Release planning can’t plan away the fact that something might not be completed on time or that you need to hire more specialists or cross-train more. It just creates transparency, which exposes those problems for you to solve.
Emergent Production Planning
Video game development often has a major part that can’t be as agile as other products: asset production. Whether your game has to ship with 32 sports teams/stadiums or a minimum of 12 hours of gameplay, you need to produce a certain amount of content. This content is dependent on gameplay mechanics, metrics, technical and financial budgets and possibly a fixed ship date. This creates a number of dependencies and risks.
This is why developers separate out a pre-production phase, which is highly fluid and agile, and production: a more certain and predictable phase used to develop assets .
Unfortunately, we often treat the transition from pre-production to production as a fixed date. It should be treated as crossing a boundary from uncertainty to less uncertainty. This boundary is defined by the knowledge we have about production dependencies and risks. These might include:
- What is our polygon and texture budget for static geometry?
- What are the budgets for dynamic objects, including NPCs?
- What fits on the disc?
- What gameplay mechanics are assets dependent on(e.g. jump height, AI count, etc)?
- How much does each asset cost to make and how long does it take to make them?
“As a level designer I want a low-resolution level that represents the full extent of a production level’s size so I can experiment with the pacing and some initial vocabulary of the mechanics.”
“As a level artist, I want to prototype a quarter of a level with production-quality assets, so I can learn about the cost and quality of producing full levels.”
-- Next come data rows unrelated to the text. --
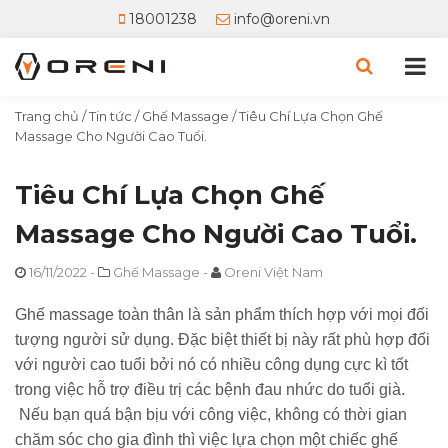
18001238
info@oreni.vn
Trang chủ
/
Tin tức
/
Ghế Massage
/
Tiêu Chí Lựa Chọn Ghế
Massage Cho Người Cao Tuổi.
Tiêu Chí Lựa Chọn Ghế
Massage Cho Người Cao Tuổi.
16/11/2022
-
Ghế Massage
-
Oreni Việt Nam
Ghế massage toàn thân là sản phẩm thích hợp với mọi đối
tượng người sử dụng. Đặc biệt thiết bị này rất phù hợp đối
với người cao tuổi bởi nó có nhiều công dụng cực kì tốt
trong việc hỗ trợ điều trị các bệnh đau nhức do tuổi già.
Nếu bạn quá bận bịu với công việc, không có thời gian
chăm sóc cho gia đình thì việc lựa chọn một chiếc ghế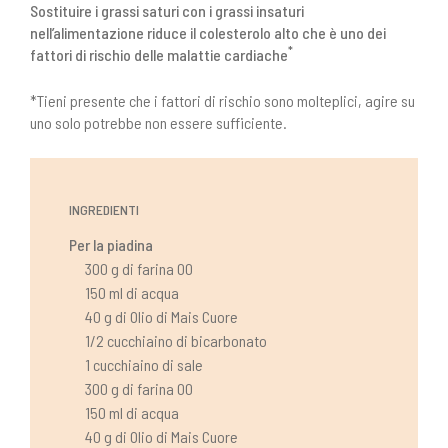
Sostituire i grassi saturi con i grassi insaturi
nell’alimentazione riduce il colesterolo alto che è uno dei
*
fattori di rischio delle malattie cardiache
*Tieni presente che i fattori di rischio sono molteplici, agire su
uno solo potrebbe non essere sufficiente.
INGREDIENTI
Per la piadina
300 g di farina 00
150 ml di acqua
40 g di Olio di Mais Cuore
1/2 cucchiaino di bicarbonato
1 cucchiaino di sale
300 g di farina 00
150 ml di acqua
40 g di Olio di Mais Cuore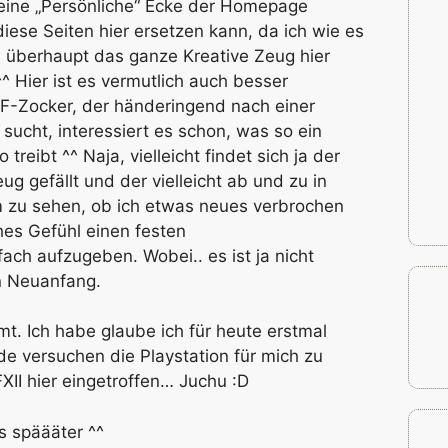
eine „Persönliche“ Ecke der Homepage
iese Seiten hier ersetzen kann, da ich wie es
d überhaupt das ganze Kreative Zeug hier
^ Hier ist es vermutlich auch besser
F-Zocker, der händeringend nach einer
sucht, interessiert es schon, was so ein
reibt ^^ Naja, vielleicht findet sich ja der
g gefällt und der vielleicht ab und zu in
 zu sehen, ob ich etwas neues verbrochen
hes Gefühl einen festen
ch aufzugeben. Wobei.. es ist ja nicht
in Neuanfang.
. Ich habe glaube ich für heute erstmal
 versuchen die Playstation für mich zu
XII hier eingetroffen… Juchu :D
s späääter ^^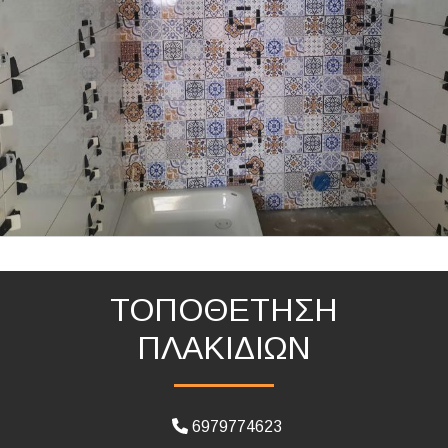
ΤΟΠΟΘΕΤΗΣΗ
ΠΛΑΚΙΔΙΩΝ
6979774623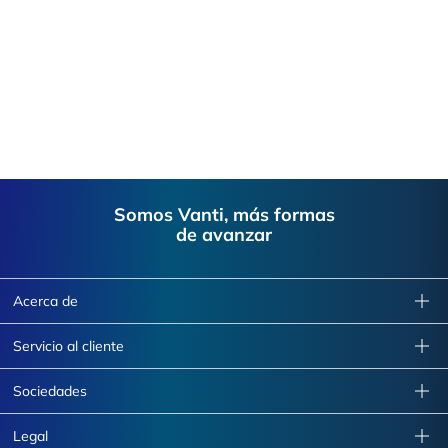
VANTI S.A. ESP.
SOACHA
VANTI S.A. ESP.
VIOTA
Footer
Somos Vanti, más formas
de avanzar
Acerca de
Servicio al cliente
Sociedades
Legal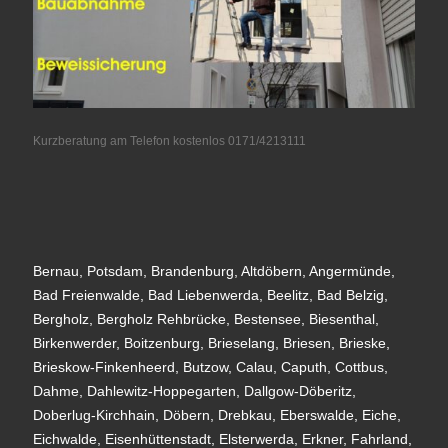
Kurzberatung am Telefon kostenlos 0171/4213111
Bernau, Potsdam, Brandenburg, Altdöbern, Angermünde,
Bad Freienwalde, Bad Liebenwerda, Beelitz, Bad Belzig,
Bergholz, Bergholz Rehbrücke, Bestensee, Biesenthal,
Birkenwerder, Boitzenburg, Brieselang, Briesen, Brieske,
Brieskow-Finkenheerd, Butzow, Calau, Caputh, Cottbus,
Dahme, Dahlewitz-Hoppegarten, Dallgow-Döberitz,
Doberlug-Kirchhain, Döbern, Drebkau, Eberswalde, Eiche,
Eichwalde, Eisenhüttenstadt, Elsterwerda, Erkner, Fahrland,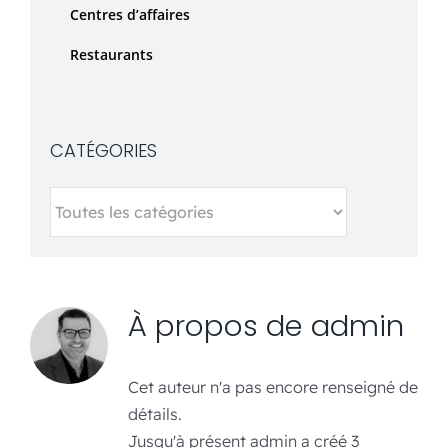
Centres d’affaires
Restaurants
CATÉGORIES
À propos de
admin
Cet auteur n'a pas encore renseigné de
détails.
Jusqu'à présent admin a créé 3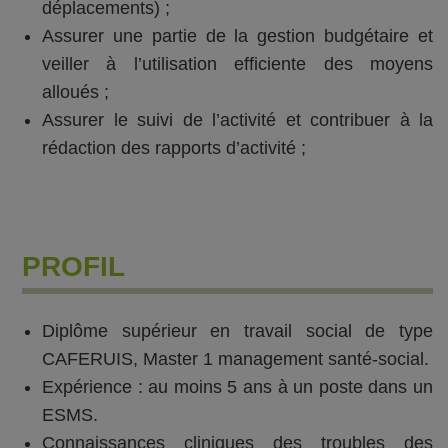
déplacements) ;
Assurer une partie de la gestion budgétaire et
veiller à l’utilisation efficiente des moyens
alloués ;
Assurer le suivi de l’activité et contribuer à la
rédaction des rapports d’activité ;
PROFIL
Diplôme supérieur en travail social de type
CAFERUIS, Master 1 management santé-social.
Expérience : au moins 5 ans à un poste dans un
ESMS.
Connaissances cliniques des troubles des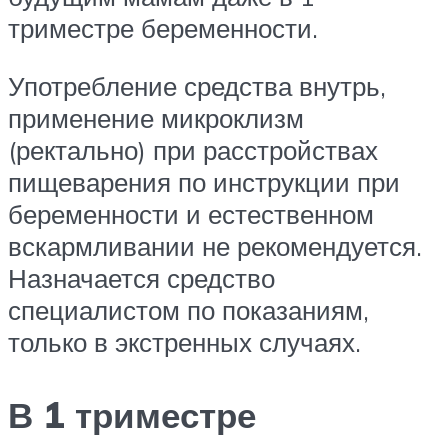
триместре беременности.
Употребление средства внутрь,
применение микроклизм
(ректально) при расстройствах
пищеварения по инструкции при
беременности и естественном
вскармливании не рекомендуется.
Назначается средство
специалистом по показаниям,
только в экстренных случаях.
В 1 триместре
With a lot of money and careers at risk, stakeholders often want all questions answered at the start of a game development project and I’ve never found it acceptable to tell them “I don’t know…we’re agile”. I’ve found that explaining (yes, sometimes in a document) what all the known risks were, how we’re going to identify when each are triggered, and a resulting mitigation plan was a good replacement. This book provides a good reference to that approach.
Dealing with dependencies on an agile team requires the same mindset that all uncertainty does: to attack it head-on through inspection and adaptation. Reality trumps all plans, sometimes in nasty ways, but we have to embrace it and “waltz with the bears”.